/Challenge-2-Ramen-Bar

A solution to the second challenge problem of MTE 140

Primary LanguageC++

Challenge-2-Ramen-Bar

A solution to the second challenge problem of MTE 140 Question is as follows:

CHALLENGE: A new innovative ramen bar (R4m3n) has opened in Waterloo. They're trying something new: they only make small samples of their ramen, and serve it at their bar. Each time a group of people go up, they're given the small bowl, and when they're done they re-queue at the back of the line until there is room at the bar again. Some people come alone, other as groups of friends which don't want to be broken up. Everyone who eats a bowl of ramen wants to each another one (it's addictive and too small!). A bowl costs $1 per person. You must design an algorithm that determines how much money R4m3n will make in one day based on the people in line.

At any one time, the restaurant bar can hold K people. People line up (queue) in groups. Groups come to the bar, one at a time in order, until there are no more people in line or there is no room for the next group. Then, ramen is served. Once everyone at the bar is finished, the people who just ate re-queue in the same order. The ramen bar serves ramen R times in a day.

For example, suppose R=4 and K=6, and there are four groups of people with sizes [1, 4, 2, 1]. On the first call, the first 2 groups [1,4] eat, leaving an empty seat (the group of 2 doesn't fit, and the group of 1 can't go ahead of them). They eat, then go back into line, which now looks like [2, 1, 1, 4]. On the second call, the bar will accommodate 4 people: [2, 1, 1]. Now the line looks like [4, 2, 1, 1]. The third time, it will accommodate 6 people: [4, 2]. Now the line looks like [1, 1, 4, 2]. Finally, the last call will accommodate 6 people: [1, 1, 4]. The bar made $21 today!
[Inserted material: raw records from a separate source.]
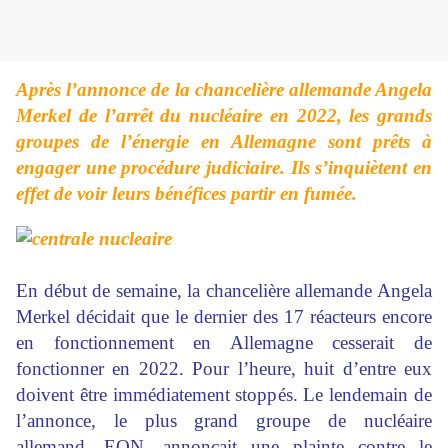
Après l’annonce de la chancelière allemande Angela
Merkel de l’arrêt du nucléaire en 2022, les grands
groupes de l’énergie en Allemagne sont prêts à
engager une procédure judiciaire. Ils s’inquiètent en
effet de voir leurs bénéfices partir en fumée.
En début de semaine, la chancelière allemande
Angela
Merkel
décidait que le dernier des 17 réacteurs encore
en fonctionnement en
Allemagne
cesserait de
fonctionner en 2022. Pour l’heure, huit d’entre eux
doivent être immédiatement stoppés. Le lendemain de
l’annonce, le plus grand groupe de nucléaire
allemand,
EON
, annonçait une plainte contre le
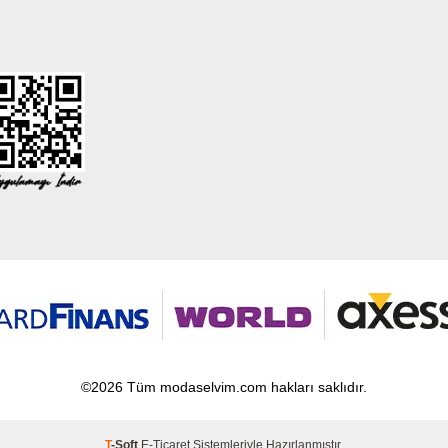
©2026 Tüm modaselvim.com hakları saklıdır.
T
-Soft
E-Ticaret
Sistemleriyle Hazırlanmıştır.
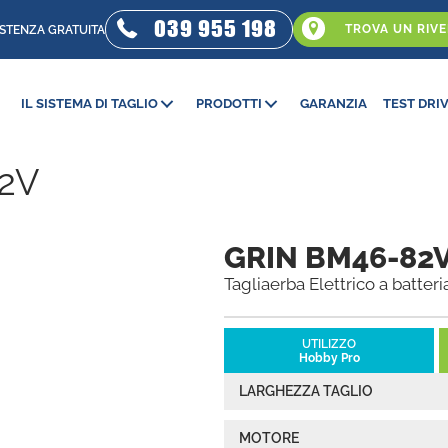
039 955 198
TROVA UN RIV
ISTENZA GRATUITA
IL SISTEMA DI TAGLIO
PRODOTTI
GARANZIA
TEST DRI
82V
GRIN BM46-82
Tagliaerba Elettrico a batteri
UTILIZZO
Hobby Pro
LARGHEZZA TAGLIO
MOTORE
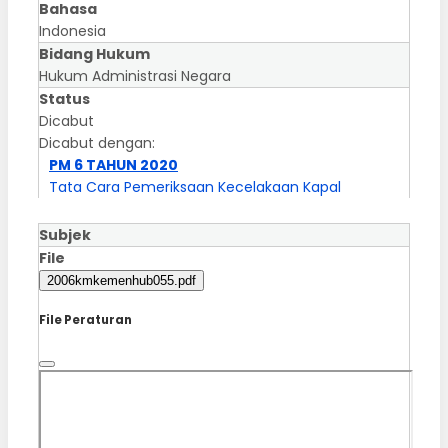
Bahasa
Indonesia
Bidang Hukum
Hukum Administrasi Negara
Status
Dicabut
Dicabut dengan:
PM 6 TAHUN 2020
Tata Cara Pemeriksaan Kecelakaan Kapal
Subjek
File
2006kmkemenhub055.pdf
File Peraturan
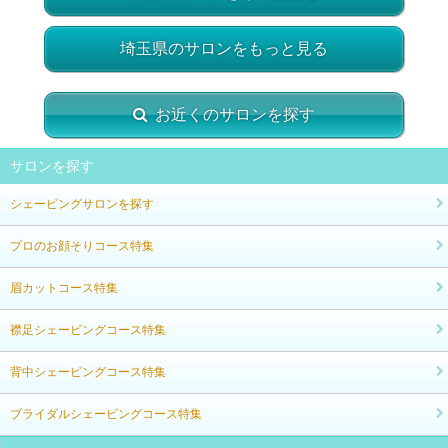
埼玉県のサロンをもっと見る
お近くのサロンを探す
サロンを探す
シェービングサロンを探す
プロのお顔そりコース特集
眉カットコース特集
襟足シェービングコース特集
背中シェービングコース特集
ブライダルシェービングコース特集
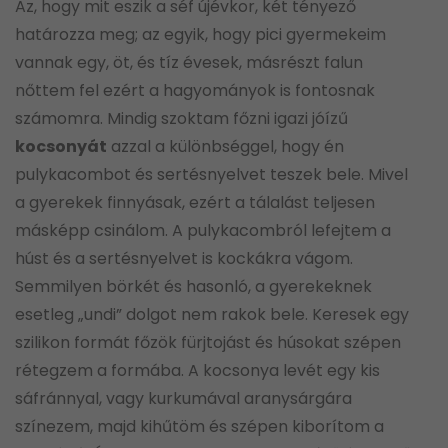
Az, hogy mit eszik a séf újévkor, két tényező
határozza meg; az egyik, hogy pici gyermekeim
vannak egy, öt, és tíz évesek, másrészt falun
nőttem fel ezért a hagyományok is fontosnak
számomra. Mindig szoktam főzni igazi jóízű
kocsonyát
azzal a különbséggel, hogy én
pulykacombot és sertésnyelvet teszek bele. Mivel
a gyerekek finnyásak, ezért a tálalást teljesen
másképp csinálom. A pulykacombról lefejtem a
húst és a sertésnyelvet is kockákra vágom.
Semmilyen börkét és hasonló, a gyerekeknek
esetleg „undi” dolgot nem rakok bele. Keresek egy
szilikon formát főzök fürjtojást és húsokat szépen
rétegzem a formába. A kocsonya levét egy kis
sáfránnyal, vagy kurkumával aranysárgára
színezem, majd kihűtöm és szépen kiborítom a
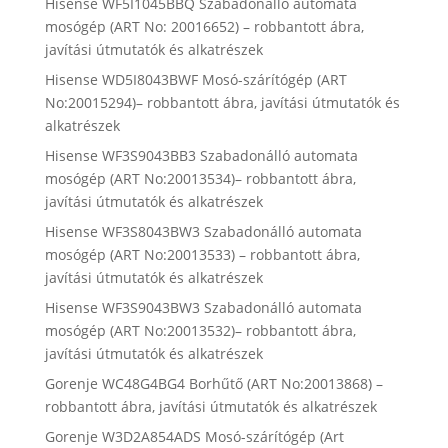
Hisense WF5I1045BBQ Szabadonálló automata
mosógép (ART No: 20016652) – robbantott ábra,
javítási útmutatók és alkatrészek
Hisense WD5I8043BWF Mosó-szárítógép (ART
No:20015294)– robbantott ábra, javítási útmutatók és
alkatrészek
Hisense WF3S9043BB3 Szabadonálló automata
mosógép (ART No:20013534)– robbantott ábra,
javítási útmutatók és alkatrészek
Hisense WF3S8043BW3 Szabadonálló automata
mosógép (ART No:20013533) – robbantott ábra,
javítási útmutatók és alkatrészek
Hisense WF3S9043BW3 Szabadonálló automata
mosógép (ART No:20013532)– robbantott ábra,
javítási útmutatók és alkatrészek
Gorenje WC48G4BG4 Borhűtő (ART No:20013868) –
robbantott ábra, javítási útmutatók és alkatrészek
Gorenje W3D2A854ADS Mosó-szárítógép (Art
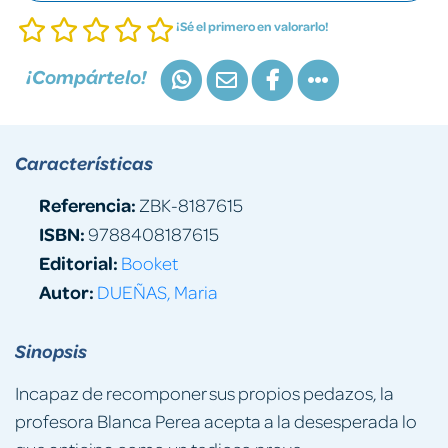
¡Sé el primero en valorarlo!
¡Compártelo!
Características
Referencia:
ZBK-8187615
ISBN:
9788408187615
Editorial:
Booket
Autor:
DUEÑAS, Maria
Sinopsis
Incapaz de recomponer sus propios pedazos, la
profesora Blanca Perea acepta a la desesperada lo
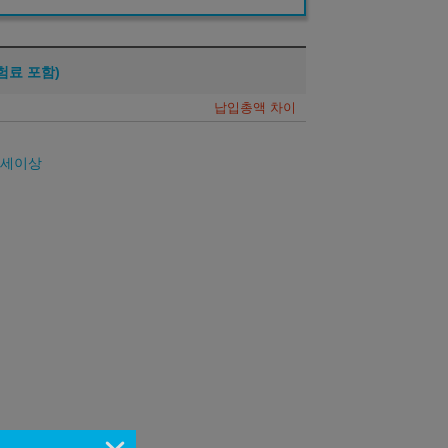
험료 포함)
납입총액 차이
26세이상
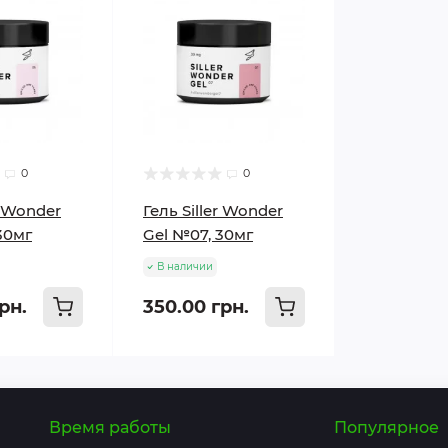
0
0
r Wonder
Гель Siller Wonder
30мг
Gel №07, 30мг
В наличии
рн.
350.00 грн.
Время работы
Популярное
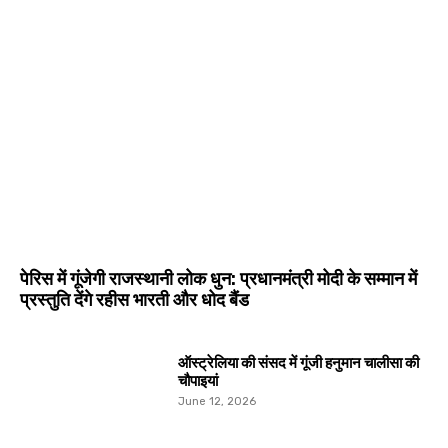
पेरिस में गूंजेगी राजस्थानी लोक धुन: प्रधानमंत्री मोदी के सम्मान में
प्रस्तुति देंगे रहीस भारती और धोद बैंड
ऑस्ट्रेलिया की संसद में गूंजी हनुमान चालीसा की
चौपाइयां
June 12, 2026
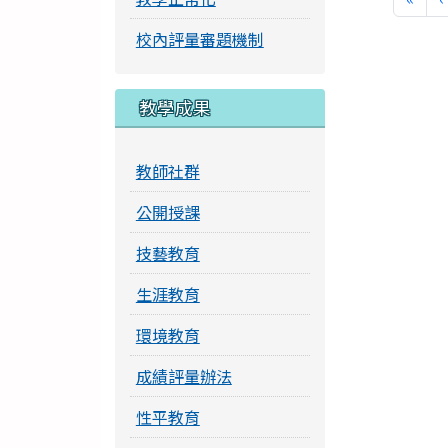
校內評量審題機制
教學成果
教師社群
公開授課
技藝教育
生涯教育
環境教育
成績評量辦法
性平教育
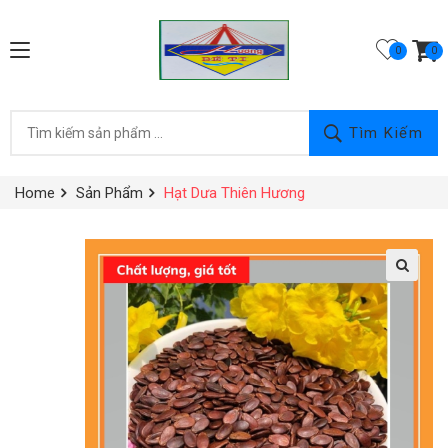
0
Tìm Kiếm
Home
Sản Phẩm
Hạt Dưa Thiên Hương
🔍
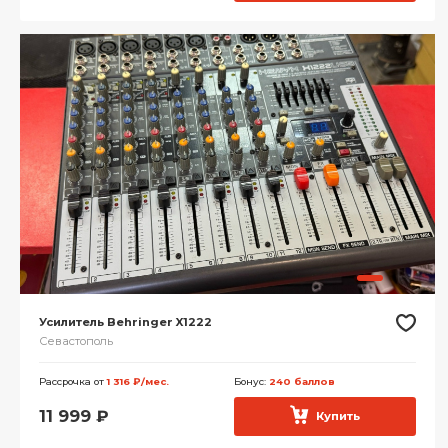
Усилитель Behringer X1222
Севастополь
Рассрочка от
1 316 ₽/мес.
Бонус:
240 баллов
11 999
₽
Купить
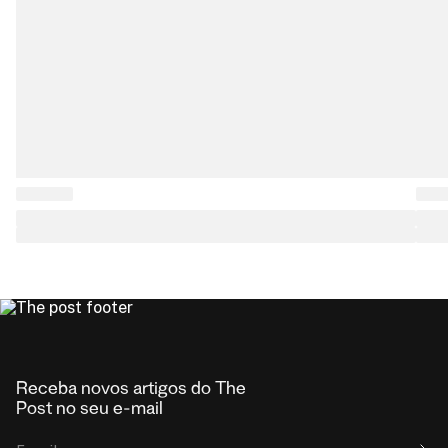
Receba novos artigos do The
Post no seu e-mail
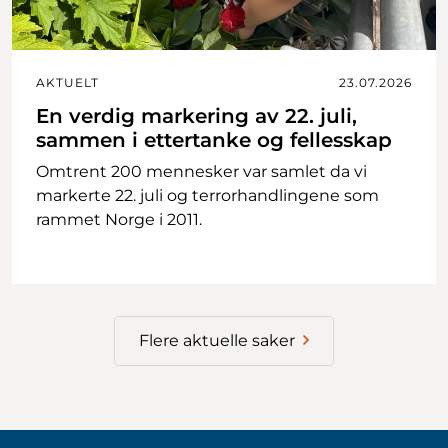
AKTUELT
23.07.2026
En verdig markering av 22. juli,
sammen i ettertanke og fellesskap
Omtrent 200 mennesker var samlet da vi
markerte 22. juli og terrorhandlingene som
rammet Norge i 2011.
Flere aktuelle saker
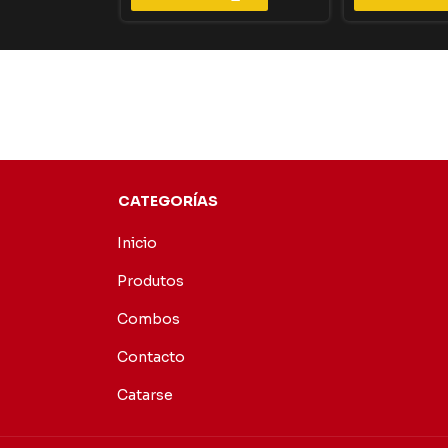
CATEGORÍAS
Inicio
Produtos
Combos
Contacto
Catarse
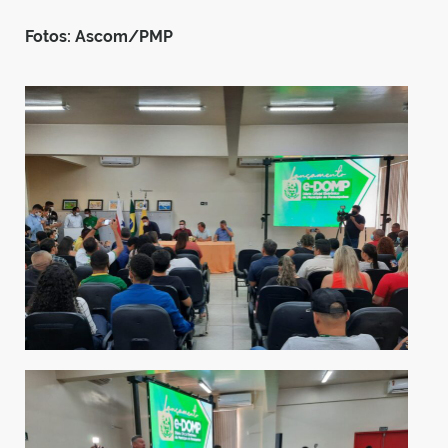
Fotos: Ascom/PMP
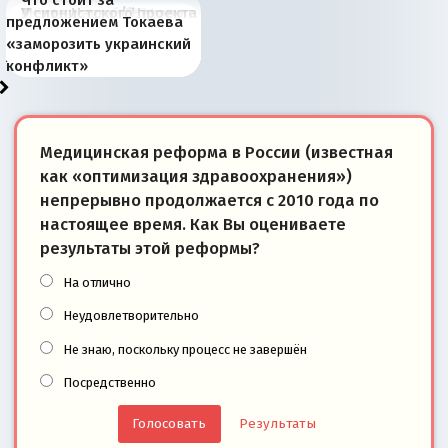
В России назрели
Миграционный пожар
Россия начинает
Россия зимой 1904
Русская нация вчера и
Почему правый крах в
Место Науру / Науэро в
У сионистского проекта
предложением Токаева
перемены: 15 шагов к
Европы
сбрасывать балласт
года: первые уступки во
сегодня
Варшаве не поможет её
современной истории
появилось украинское
«заморозить украинский
суверенной экономике
Анкориджа
внутренней политике
отношениям с Россией?
Южной Осетии
измерение
конфликт»
Медицинская реформа в России (известная
как «оптимизация здравоохранения»)
непрерывно продолжается с 2010 года по
настоящее время. Как Вы оцениваете
результаты этой реформы?
На отлично
Неудовлетворительно
Не знаю, поскольку процесс не завершён
Посредственно
Результаты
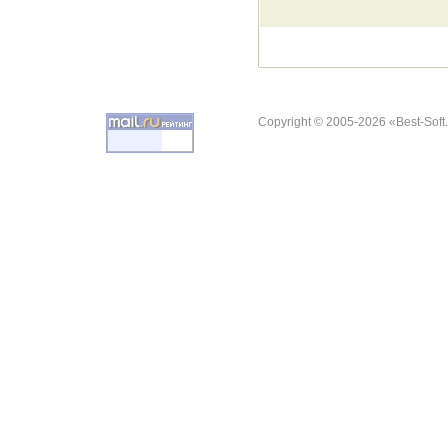
Copyright © 2005-2026 «Best-Soft.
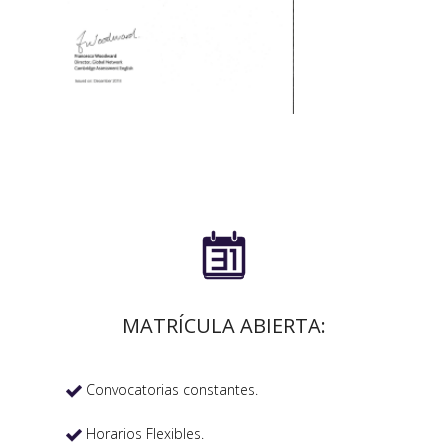

MATRÍCULA ABIERTA:
Convocatorias constantes.

Horarios Flexibles.

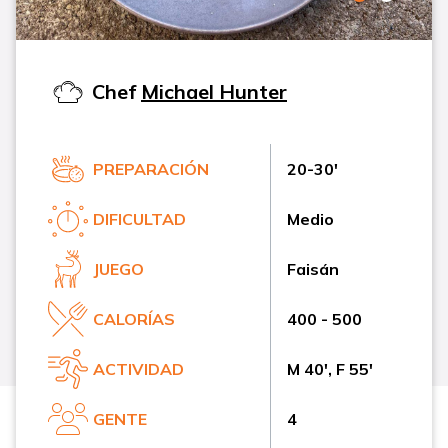
Chef
Michael Hunter
PREPARACIÓN
20-30'
DIFICULTAD
Medio
JUEGO
Faisán
CALORÍAS
400 - 500
ACTIVIDAD
M 40', F 55'
GENTE
4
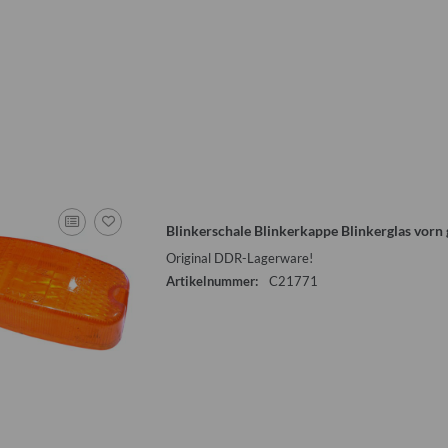
ürkis 2 Meter für
Handbremsseil lang Trabant P601 T
Sonnensegel g
o 325 Bastei
1.1 Nachproduktion
Qek Junior
camp
I
0 €
*
8,00 €
*
55
:
96,00 €
Alter Preis:
30,00 €
Alter
Blinkerschale Blinkerkappe Blinkerglas vorn 
Original DDR-Lagerware!
Artikelnummer:
C21771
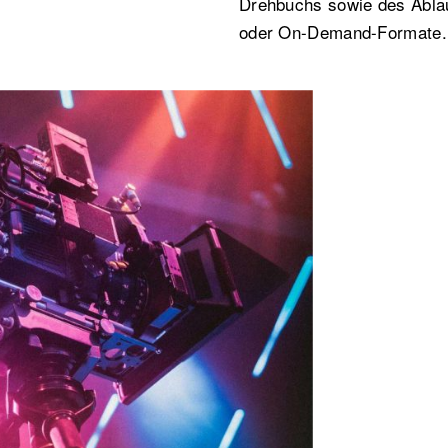
Drehbuchs sowie des Ablauf
oder On-Demand-Formate.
Design a function that takes in parameters R, K, and s (group sizes) and returns how much money the ramen bar makes: int ramenChallenge(int R, int K, int* s)

Consider the following input (R, K, s) and expected output: 4, 6, {1,4,2,1} --> 21 100, 10, {1} --> 100 5, 5, {2,4,2,3,4,2,1,2,1,3} --> 20

For 2/3 marks, design any algorithm that works regardless of efficiency. For 3/3 marks, design an efficient algorithm that will solve large datasets (1<R<10^8, 1<k<10^9, 1<N<1000, 1<g<10^7, where g is a group size) within a reasonable time.